§ **Exercise objective**
Which lines in the data below contain the string "derivedFrom"? Copy each of those lines in full, matching case exactly.
* Begin *
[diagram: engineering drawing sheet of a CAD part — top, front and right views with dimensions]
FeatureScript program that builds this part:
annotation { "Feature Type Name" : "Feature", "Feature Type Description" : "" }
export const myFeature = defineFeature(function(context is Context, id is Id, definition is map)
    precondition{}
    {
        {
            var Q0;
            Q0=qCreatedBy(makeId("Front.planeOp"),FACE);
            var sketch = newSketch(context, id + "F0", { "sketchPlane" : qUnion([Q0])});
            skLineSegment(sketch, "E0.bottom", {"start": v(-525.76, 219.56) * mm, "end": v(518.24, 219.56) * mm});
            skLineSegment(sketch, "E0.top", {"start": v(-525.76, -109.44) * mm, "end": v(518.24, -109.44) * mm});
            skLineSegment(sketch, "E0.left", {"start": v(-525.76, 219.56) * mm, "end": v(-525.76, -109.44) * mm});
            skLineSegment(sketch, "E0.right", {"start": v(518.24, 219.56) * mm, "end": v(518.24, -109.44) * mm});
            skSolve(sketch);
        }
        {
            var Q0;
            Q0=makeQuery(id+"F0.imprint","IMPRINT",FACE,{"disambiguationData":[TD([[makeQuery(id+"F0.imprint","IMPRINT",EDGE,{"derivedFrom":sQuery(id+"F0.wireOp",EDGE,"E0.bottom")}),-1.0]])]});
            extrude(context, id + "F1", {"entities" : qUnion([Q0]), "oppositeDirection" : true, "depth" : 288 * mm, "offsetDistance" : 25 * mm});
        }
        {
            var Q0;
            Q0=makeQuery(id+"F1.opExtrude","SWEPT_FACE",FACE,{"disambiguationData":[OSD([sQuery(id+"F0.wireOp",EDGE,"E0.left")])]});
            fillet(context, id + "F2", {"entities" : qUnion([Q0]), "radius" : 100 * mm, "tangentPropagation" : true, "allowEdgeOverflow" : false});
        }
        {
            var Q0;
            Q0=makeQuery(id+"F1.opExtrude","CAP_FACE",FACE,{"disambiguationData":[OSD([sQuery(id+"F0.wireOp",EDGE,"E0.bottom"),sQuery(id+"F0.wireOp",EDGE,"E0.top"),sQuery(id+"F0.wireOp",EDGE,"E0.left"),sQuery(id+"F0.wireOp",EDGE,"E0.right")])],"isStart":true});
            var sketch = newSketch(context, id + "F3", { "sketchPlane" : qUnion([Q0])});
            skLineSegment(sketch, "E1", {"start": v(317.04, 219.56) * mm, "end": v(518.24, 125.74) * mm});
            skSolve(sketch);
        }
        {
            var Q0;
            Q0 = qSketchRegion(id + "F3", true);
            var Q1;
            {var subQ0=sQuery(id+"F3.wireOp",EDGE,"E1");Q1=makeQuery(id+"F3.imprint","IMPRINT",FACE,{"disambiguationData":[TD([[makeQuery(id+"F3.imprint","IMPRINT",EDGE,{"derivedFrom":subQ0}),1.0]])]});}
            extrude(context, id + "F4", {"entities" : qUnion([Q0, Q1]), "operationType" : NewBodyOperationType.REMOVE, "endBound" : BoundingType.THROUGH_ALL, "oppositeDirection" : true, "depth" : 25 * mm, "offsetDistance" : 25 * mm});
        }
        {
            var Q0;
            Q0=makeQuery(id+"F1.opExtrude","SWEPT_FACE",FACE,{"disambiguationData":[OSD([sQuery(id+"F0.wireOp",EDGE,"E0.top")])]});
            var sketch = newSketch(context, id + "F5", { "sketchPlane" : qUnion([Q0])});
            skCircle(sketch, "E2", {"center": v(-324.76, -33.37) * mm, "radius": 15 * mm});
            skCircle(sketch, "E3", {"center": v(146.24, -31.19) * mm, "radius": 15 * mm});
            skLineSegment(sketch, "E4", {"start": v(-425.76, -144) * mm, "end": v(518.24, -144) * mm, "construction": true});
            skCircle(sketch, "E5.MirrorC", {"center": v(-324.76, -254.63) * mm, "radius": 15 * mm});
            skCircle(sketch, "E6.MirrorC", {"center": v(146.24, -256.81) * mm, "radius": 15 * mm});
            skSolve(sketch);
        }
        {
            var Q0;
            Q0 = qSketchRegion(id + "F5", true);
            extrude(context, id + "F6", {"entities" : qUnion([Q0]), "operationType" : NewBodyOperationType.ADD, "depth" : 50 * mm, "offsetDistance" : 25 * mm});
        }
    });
* End *
§ **The solution**
            Q0=makeQuery(id+"F0.imprint","IMPRINT",FACE,{"disambiguationData":[TD([[makeQuery(id+"F0.imprint","IMPRINT",EDGE,{"derivedFrom":sQuery(id+"F0.wireOp",EDGE,"E0.bottom")}),-1.0]])]});
            {var subQ0=sQuery(id+"F3.wireOp",EDGE,"E1");Q1=makeQuery(id+"F3.imprint","IMPRINT",FACE,{"disambiguationData":[TD([[makeQuery(id+"F3.imprint","IMPRINT",EDGE,{"derivedFrom":subQ0}),1.0]])]});}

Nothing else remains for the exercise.